Money has started coming. Lokesh says that Andhra Pradesh has signed investment agreements worth $175 billion in more than 700 projects. These include Google’s $15 billion commitment to build its largest AI infrastructure hub outside the US. An investment of $11 billion is being made by a joint venture of Reliance Industries, Brookfield and Digital Realty to develop an AI-centric data center in the city.
To secure those deals, the state is offering incentives that are hard to ignore. Land is being made available to big investors at almost symbolic prices. But Lokesh emphasizes that the strategy is not limited to attracting data centres. “It’s not just about data centers,” he said. “I’m going after the companies that build those servers, air conditioning, water-cooling systems — the whole nine yards.” The idea is to create an industrial cluster that holds more value, jobs and expertise within the state.
The political pedigree behind this plan is hard to ignore. Lokesh Andhra Pradesh Chief Minister N. Chandrababu Naidu, who is credited with turning Hyderabad into a global IT hub in the early 2000s. Both are allies of Prime Minister Narendra Modi, who has made technology-led growth a central theme of his economic agenda.
India’s time may also work in its favor. India now ranks third globally in AI strength, ahead of South Korea and Japan, based on indicators ranging from patents to private investment, according to a ranking by the Stanford University Institute for Human-Centered AI. With over a billion internet users, the country has become too big for global AI firms to ignore.
Big tech companies are responding. Microsoft had announced in December that it would invest $17.5 billion in India’s AI infrastructure, its largest investment in Asia. Chief Executive Satya Nadella called it a long-term bet on India’s digital future.
Still doubt remains. Critics say India lags behind in access to high-end computing chips and that many AI applications in the country are still consumer-focused rather than cutting-edge. Others question how many jobs large data centers actually create after construction is finished. Lokesh dispelled those doubts. “Every industrial revolution has always created more jobs than it displaced,” he said, arguing that countries willing to move quickly reap the greatest rewards.
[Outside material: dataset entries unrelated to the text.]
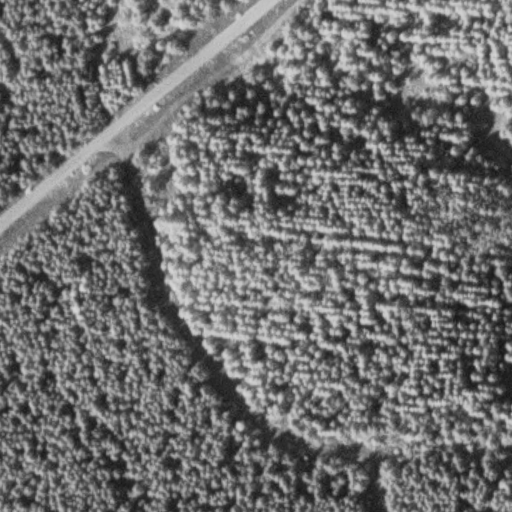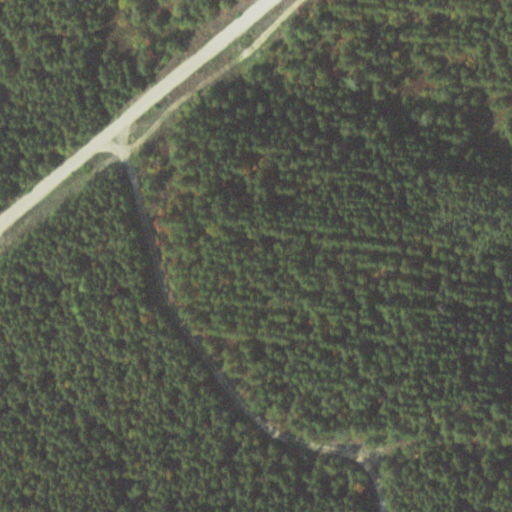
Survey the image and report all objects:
road: (137, 111)
road: (216, 353)
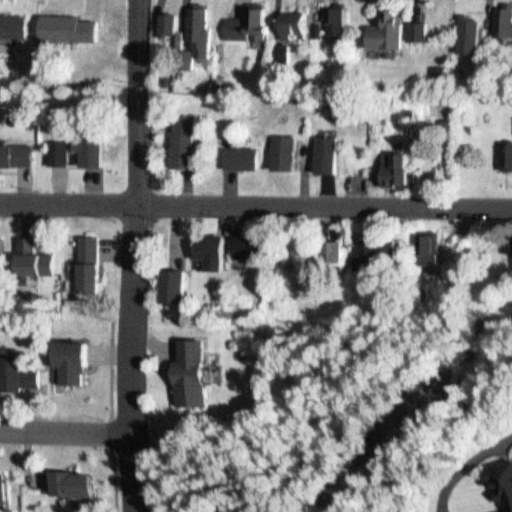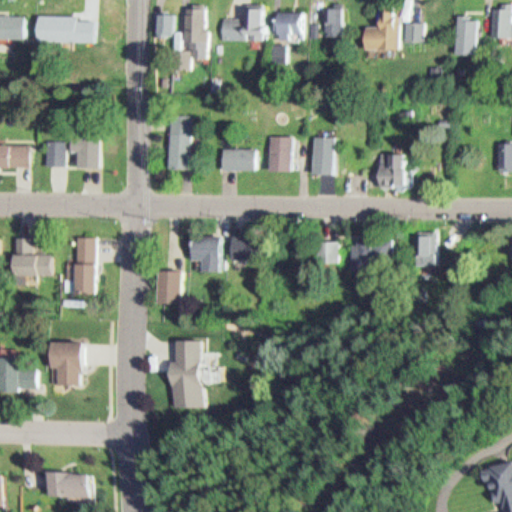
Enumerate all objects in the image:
building: (329, 15)
building: (500, 16)
building: (241, 19)
building: (505, 19)
building: (284, 20)
building: (336, 20)
building: (13, 21)
building: (165, 21)
building: (174, 23)
building: (204, 24)
building: (296, 24)
building: (18, 25)
building: (251, 25)
building: (380, 25)
building: (411, 26)
building: (461, 27)
building: (389, 29)
building: (420, 30)
building: (192, 34)
building: (473, 34)
building: (88, 46)
building: (276, 47)
building: (98, 51)
building: (434, 64)
building: (178, 135)
building: (187, 140)
building: (56, 147)
building: (97, 147)
building: (87, 148)
building: (278, 148)
building: (14, 149)
building: (505, 149)
building: (321, 150)
building: (64, 151)
building: (289, 152)
building: (19, 153)
building: (237, 153)
building: (331, 153)
building: (508, 155)
building: (247, 158)
building: (392, 163)
building: (401, 168)
road: (255, 202)
building: (245, 239)
building: (427, 240)
building: (208, 244)
building: (332, 245)
building: (375, 246)
building: (432, 246)
building: (256, 247)
building: (218, 250)
building: (379, 251)
building: (337, 252)
building: (6, 253)
building: (33, 253)
road: (142, 256)
building: (87, 260)
building: (45, 262)
building: (97, 264)
building: (176, 280)
building: (183, 286)
building: (75, 354)
building: (84, 361)
building: (197, 367)
building: (19, 368)
building: (204, 374)
building: (27, 375)
road: (69, 431)
building: (506, 477)
building: (74, 480)
building: (499, 480)
building: (4, 483)
building: (80, 484)
building: (7, 489)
The practical challenges are enormous. Data centers consume huge amounts of electricity and water. Lokesh says the state has planned for both, including using surplus monsoon water that currently drains into the Bay of Bengal for cooling. “It is a crime that so much water goes into our oceans during the monsoon,” he said. On the energy front, New Delhi has already given in-principle approval for six nuclear power plants in Kovvada, indicating that the Center sees Andhra Pradesh as a long-term data hub.
Lokesh openly cites China as a model – not politically, but economically. He points to Beijing’s ability to lift millions of people out of poverty by rapidly building large industrial clusters. Andhra Pradesh is targeting six gigawatts of data center capacity, of which half has already been signed and the rest is in the pipeline.
“We are on a journey,” Lokesh said. “We will implement these projects at a pace that the country has never seen before.” For Vizag, that journey could mean a transformation from a quiet port city into one of the most important gateways to India’s AI economy.